Der Markt wird zwar durch das staatliche Programm für die Beschaffung von Schulbussen gestützt. Davon profitieren vor allem ukrainische Bushersteller, wie Tscherkassy Bus (Marke Ataman), das Automobilwerk Tschernihiw (Etalon) oder ZAZ. Das Volumen des Programms ist jedoch zu gering, um der Nachfrage und der lokalen Produktion bedeutende Impulse zu geben. Im Staatshaushalt 2024 sind für entsprechende Zuschüsse umgerechnet 22,4 Millionen Euro vorgesehen. Die Regierung will im Rahmen des Programms in den nächsten drei Jahren rund 1.500 Busse ukrainischer Hersteller finanzieren.

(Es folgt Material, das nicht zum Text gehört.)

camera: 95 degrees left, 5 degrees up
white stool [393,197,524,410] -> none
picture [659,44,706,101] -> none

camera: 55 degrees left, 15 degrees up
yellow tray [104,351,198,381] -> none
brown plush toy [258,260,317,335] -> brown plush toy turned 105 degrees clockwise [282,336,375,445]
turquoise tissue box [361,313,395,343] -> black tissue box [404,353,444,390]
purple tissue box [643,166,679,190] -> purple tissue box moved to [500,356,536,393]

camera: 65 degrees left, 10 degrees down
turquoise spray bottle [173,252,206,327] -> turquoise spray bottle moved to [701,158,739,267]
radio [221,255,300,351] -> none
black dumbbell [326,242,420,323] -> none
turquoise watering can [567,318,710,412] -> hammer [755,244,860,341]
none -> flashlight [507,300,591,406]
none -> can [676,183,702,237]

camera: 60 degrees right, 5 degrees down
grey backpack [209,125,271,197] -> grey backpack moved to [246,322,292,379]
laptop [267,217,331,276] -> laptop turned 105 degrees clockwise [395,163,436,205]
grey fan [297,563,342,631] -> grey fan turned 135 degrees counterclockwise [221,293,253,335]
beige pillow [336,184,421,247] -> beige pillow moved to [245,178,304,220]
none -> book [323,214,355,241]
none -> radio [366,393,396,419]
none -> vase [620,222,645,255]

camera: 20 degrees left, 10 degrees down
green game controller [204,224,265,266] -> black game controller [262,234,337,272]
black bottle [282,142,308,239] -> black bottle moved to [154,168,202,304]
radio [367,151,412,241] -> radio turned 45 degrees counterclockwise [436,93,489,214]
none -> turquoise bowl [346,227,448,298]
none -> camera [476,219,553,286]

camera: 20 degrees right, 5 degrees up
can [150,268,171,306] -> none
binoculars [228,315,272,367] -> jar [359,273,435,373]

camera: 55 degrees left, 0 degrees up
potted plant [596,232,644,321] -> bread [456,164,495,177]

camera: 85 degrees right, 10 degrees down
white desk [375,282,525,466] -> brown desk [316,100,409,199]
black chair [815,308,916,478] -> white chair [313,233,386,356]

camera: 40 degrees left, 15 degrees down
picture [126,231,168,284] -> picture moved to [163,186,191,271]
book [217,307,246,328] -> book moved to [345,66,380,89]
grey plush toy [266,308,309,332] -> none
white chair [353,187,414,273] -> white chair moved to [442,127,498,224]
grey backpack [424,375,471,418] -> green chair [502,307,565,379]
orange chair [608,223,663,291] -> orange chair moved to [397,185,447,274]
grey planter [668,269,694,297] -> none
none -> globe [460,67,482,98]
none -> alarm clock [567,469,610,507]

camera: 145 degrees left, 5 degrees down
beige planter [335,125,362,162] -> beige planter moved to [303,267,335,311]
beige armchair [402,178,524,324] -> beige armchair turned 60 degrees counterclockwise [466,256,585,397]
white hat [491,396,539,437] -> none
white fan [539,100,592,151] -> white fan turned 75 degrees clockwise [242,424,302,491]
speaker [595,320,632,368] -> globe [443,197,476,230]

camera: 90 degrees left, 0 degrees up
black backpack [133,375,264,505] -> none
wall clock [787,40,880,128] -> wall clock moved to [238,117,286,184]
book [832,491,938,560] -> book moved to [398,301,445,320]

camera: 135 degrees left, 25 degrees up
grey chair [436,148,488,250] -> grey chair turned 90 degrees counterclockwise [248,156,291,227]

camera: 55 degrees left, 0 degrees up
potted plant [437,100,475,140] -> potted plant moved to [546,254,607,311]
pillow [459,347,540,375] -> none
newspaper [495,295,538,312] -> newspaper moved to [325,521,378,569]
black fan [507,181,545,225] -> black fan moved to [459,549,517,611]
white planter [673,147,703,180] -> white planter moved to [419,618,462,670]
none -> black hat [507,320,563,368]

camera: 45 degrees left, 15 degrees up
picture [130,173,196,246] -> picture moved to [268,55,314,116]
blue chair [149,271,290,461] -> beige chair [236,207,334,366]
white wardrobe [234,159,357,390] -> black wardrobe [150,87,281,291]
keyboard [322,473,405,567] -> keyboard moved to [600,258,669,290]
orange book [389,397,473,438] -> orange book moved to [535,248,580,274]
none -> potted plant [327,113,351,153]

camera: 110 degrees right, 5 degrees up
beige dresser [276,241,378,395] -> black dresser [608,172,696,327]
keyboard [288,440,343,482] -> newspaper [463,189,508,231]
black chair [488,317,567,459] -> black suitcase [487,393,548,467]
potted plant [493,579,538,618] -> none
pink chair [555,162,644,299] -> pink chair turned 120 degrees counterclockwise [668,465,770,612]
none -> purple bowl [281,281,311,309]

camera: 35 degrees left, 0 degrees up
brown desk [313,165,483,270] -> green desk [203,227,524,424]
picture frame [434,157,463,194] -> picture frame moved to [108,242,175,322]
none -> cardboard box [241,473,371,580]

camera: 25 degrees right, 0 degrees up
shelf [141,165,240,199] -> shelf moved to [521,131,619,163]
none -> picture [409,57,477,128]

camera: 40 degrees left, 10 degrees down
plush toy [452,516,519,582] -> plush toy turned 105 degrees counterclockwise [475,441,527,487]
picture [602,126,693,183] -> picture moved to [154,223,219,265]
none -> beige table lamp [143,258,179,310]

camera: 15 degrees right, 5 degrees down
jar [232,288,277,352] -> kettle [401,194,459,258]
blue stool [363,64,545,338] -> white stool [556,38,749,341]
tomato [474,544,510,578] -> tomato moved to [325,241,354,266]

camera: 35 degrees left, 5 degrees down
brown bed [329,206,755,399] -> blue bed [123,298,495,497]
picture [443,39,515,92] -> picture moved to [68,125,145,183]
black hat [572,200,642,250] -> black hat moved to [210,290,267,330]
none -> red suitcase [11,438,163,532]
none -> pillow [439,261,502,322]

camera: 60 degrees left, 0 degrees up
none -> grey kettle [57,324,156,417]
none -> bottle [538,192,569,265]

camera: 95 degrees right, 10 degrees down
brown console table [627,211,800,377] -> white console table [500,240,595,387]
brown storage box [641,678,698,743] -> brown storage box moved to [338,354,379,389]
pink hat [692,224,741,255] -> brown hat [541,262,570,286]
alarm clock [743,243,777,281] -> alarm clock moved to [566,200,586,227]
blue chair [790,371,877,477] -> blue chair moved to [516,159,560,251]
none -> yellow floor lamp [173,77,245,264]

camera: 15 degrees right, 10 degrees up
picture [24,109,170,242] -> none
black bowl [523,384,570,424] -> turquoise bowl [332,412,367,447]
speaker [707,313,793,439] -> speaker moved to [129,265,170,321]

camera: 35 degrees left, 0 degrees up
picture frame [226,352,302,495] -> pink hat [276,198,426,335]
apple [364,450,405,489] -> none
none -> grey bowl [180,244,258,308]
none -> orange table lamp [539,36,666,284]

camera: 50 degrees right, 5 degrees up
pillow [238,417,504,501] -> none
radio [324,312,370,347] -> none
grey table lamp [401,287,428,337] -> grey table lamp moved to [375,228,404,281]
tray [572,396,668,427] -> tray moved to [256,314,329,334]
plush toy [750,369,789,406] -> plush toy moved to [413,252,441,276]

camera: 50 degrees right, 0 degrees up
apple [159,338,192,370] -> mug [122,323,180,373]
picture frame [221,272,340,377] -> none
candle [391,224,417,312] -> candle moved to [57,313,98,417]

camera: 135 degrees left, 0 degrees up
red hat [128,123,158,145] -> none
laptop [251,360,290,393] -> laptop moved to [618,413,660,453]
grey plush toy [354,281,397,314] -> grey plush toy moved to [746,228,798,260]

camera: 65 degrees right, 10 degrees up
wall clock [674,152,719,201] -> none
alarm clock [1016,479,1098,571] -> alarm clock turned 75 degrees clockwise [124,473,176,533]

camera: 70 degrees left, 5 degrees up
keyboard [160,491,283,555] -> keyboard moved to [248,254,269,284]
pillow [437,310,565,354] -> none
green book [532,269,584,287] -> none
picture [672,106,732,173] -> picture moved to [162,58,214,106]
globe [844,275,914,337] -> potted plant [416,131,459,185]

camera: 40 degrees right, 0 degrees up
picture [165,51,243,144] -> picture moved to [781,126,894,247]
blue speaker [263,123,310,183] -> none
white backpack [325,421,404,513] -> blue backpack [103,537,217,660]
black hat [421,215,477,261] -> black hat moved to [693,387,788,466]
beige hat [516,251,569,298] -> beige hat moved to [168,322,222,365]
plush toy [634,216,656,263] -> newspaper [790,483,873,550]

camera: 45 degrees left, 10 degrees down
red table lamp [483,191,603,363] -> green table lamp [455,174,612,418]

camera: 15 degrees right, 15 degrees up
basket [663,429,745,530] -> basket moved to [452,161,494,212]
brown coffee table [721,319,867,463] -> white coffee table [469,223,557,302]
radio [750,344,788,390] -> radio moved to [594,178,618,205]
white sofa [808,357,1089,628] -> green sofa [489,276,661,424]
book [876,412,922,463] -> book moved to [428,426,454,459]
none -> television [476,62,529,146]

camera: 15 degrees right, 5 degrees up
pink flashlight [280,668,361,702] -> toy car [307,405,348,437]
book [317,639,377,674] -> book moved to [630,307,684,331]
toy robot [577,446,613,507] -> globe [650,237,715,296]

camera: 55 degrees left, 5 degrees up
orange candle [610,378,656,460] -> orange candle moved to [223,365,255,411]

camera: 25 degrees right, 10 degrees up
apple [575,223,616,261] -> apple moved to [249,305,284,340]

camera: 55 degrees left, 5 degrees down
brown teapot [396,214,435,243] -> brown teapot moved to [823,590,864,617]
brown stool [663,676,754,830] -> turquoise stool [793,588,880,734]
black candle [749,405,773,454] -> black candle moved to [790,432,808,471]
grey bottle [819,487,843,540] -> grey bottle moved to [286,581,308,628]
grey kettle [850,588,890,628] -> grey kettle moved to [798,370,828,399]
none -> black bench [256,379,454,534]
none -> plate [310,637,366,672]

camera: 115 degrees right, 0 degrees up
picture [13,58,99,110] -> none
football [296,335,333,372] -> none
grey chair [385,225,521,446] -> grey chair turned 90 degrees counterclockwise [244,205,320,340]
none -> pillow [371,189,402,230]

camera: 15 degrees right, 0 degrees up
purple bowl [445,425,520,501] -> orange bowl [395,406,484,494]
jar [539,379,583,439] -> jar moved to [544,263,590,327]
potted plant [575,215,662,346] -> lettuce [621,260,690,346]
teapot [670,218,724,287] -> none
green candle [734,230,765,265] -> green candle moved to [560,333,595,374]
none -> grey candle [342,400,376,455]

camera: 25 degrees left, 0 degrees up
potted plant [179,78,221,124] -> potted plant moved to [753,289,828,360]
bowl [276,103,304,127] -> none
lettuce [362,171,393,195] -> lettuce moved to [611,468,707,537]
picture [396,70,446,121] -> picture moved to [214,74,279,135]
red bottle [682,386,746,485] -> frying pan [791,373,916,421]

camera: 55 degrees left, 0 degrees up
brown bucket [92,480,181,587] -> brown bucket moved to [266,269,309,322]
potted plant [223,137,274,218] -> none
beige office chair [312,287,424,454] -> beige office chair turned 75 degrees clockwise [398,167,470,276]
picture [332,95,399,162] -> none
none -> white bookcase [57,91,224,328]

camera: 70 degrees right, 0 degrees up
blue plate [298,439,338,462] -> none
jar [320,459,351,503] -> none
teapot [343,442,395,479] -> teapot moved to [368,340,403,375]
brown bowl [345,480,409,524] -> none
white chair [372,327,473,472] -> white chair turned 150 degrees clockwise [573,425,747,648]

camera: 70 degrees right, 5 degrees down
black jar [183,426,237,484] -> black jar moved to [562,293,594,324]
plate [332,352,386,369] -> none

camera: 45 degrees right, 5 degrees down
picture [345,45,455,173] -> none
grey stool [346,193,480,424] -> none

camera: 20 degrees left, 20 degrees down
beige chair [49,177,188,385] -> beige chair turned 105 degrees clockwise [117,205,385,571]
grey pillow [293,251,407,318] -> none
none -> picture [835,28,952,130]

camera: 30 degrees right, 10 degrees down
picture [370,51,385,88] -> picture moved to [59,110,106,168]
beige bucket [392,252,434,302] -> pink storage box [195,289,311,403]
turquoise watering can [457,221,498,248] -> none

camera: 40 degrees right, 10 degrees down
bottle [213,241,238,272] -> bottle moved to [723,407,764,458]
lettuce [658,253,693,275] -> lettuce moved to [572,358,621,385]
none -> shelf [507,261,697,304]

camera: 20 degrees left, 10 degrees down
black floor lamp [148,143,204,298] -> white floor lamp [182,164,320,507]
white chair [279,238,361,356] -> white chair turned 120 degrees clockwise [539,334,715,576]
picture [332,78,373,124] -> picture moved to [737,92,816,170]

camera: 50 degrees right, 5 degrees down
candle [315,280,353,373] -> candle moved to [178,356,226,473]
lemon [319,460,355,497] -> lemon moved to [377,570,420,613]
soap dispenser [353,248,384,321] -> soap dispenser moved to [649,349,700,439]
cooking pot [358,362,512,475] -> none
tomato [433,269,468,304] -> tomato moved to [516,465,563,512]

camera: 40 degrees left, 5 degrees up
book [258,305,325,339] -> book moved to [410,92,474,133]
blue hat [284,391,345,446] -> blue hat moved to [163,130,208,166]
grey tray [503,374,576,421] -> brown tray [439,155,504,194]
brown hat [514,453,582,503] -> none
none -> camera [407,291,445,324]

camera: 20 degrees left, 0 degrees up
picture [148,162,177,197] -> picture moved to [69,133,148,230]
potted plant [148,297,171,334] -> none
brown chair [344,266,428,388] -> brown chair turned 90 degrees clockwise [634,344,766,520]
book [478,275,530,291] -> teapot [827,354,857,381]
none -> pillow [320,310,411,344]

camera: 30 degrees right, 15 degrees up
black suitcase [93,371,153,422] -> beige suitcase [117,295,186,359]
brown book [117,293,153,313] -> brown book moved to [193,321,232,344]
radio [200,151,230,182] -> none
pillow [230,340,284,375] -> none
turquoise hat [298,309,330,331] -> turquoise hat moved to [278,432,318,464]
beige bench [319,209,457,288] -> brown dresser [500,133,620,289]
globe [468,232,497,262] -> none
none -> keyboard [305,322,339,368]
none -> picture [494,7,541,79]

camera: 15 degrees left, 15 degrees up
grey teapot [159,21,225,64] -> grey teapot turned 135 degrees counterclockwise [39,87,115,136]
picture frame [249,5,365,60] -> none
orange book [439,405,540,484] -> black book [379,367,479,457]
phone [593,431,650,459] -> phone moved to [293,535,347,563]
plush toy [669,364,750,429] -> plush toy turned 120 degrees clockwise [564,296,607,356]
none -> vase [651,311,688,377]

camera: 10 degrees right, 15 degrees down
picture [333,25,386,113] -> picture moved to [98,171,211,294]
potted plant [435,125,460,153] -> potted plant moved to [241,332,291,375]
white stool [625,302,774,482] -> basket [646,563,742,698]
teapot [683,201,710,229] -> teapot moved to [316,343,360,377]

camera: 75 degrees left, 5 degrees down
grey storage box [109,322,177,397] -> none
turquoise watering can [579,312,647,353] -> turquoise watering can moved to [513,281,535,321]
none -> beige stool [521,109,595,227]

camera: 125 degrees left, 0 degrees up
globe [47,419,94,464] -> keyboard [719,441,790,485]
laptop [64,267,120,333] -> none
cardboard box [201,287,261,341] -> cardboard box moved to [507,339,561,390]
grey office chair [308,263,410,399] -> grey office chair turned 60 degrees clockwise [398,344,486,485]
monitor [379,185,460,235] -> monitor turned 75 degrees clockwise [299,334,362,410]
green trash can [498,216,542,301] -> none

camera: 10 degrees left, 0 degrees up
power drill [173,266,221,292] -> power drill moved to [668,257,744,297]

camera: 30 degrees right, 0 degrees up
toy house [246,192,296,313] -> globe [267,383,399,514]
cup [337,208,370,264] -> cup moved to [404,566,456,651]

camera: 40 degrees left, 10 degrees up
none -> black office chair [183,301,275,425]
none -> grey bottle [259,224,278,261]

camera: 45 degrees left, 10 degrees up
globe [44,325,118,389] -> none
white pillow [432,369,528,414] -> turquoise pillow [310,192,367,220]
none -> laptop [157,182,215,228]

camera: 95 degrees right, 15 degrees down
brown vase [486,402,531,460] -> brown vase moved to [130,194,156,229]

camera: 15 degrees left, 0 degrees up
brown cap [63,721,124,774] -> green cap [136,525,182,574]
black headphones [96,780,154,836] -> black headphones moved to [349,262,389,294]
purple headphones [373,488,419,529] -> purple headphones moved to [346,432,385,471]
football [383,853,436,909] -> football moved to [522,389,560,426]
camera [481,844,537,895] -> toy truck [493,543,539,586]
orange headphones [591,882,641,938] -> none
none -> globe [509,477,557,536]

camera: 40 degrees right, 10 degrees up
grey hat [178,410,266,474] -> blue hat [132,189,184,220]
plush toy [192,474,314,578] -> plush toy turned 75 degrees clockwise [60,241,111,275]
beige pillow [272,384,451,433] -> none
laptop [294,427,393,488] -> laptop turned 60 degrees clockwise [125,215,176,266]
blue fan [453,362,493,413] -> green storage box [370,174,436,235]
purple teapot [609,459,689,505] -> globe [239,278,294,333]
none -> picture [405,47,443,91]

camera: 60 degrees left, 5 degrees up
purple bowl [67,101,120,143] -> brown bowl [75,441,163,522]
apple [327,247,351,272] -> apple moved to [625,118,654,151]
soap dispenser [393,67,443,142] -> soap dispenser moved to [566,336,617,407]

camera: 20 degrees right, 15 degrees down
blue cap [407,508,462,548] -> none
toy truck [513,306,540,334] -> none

Die Beschaffung von Bussen durch ukrainische Gemeinden wird zum Teil aus Krediten internationaler Finanzorganisationen finanziert, darunter der Europäischen Investitionsbank (EIB) und der Europäischen Bank für Wiederaufbau und Entwicklung (EBRD). Im Rahmen des Projekts zur Förderung des öffentlichen Nahverkehrs finanziert die EIB beispielsweise die Beschaffung von Niederflurbussen in der südukrainischen Stadt Mykolajiw mit 4,5 Millionen Euro.

Nutzfahrzeuge preschen vor

Die gute Absatzkonjunktur auf dem Lkw-Markt hält abgeschwächt an. In den ersten sieben Monaten 2024 fanden 2.853 Fahrzeuge mit einem zulässigen Gesamtgewicht von über 3,5 Tonnen Kunden - ein Plus von 8 Prozent gegenüber dem Vorjahreszeitraum. Die Dynamik im Gesamtjahr 2023 lag allerdings noch bei 56,5 Prozent, verkauft wurden damals 4.853 Fahrzeuge. Etabliert auf dem ukrainischen Lkw-Markt sind vor allem MAN, Scania, Iveco, Volvo und Renault.

Schneller wachsen die Segmente kleinerer Nutzfahrzeuge. Mit 4.000 verkauften Lieferwagen bis 3,5 Tonnen Gesamtgewicht wurde im 1. Halbjahr 2024 eine Steigerung von 17,2 Prozent gegenüber dem gleichen Vorjahreszeitraum verzeichnet. Marktführer sind Renault, Citroën und VW. Im gleichen Zeitraum verdreifacht hat sich sogar die Nachfrage nach Pickups. Die beliebtesten unter den 1.372 im 1. Halbjahr 2024 zugelassenen Pritschenwagen waren Peugeot Landtrek, Mitsubishi L200 und Toyota Hilux. Käufer waren fast ausschließlich juristische Personen.

Krieg fördert Nachfrage nach Spezialfahrzeugen

Wachsende Nachfrage besteht bei Kommunal- und Baumaschinen sowie bei Autokränen. Diese werden zunehmend benötigt, um die Trümmer zu beseitigen und beschädigte Häuser wiederaufzubauen. Bedarf besteht nach Spezialfahrzeugen für Versorgungs- und Energieunternehmen. In diesem Bereich treten auch ukrainische Hersteller an, die auf Chassis ausländischer Produzenten die vom Kunden benötigten Aufbauten montieren. Geliefert werden die Fahrwerke aus China und Italien. Oder von der japanischen Firma Sojitz, die zu einem der Leuchtturmprojekte internationaler Investitionen in der Ukraine gekrönt wurde.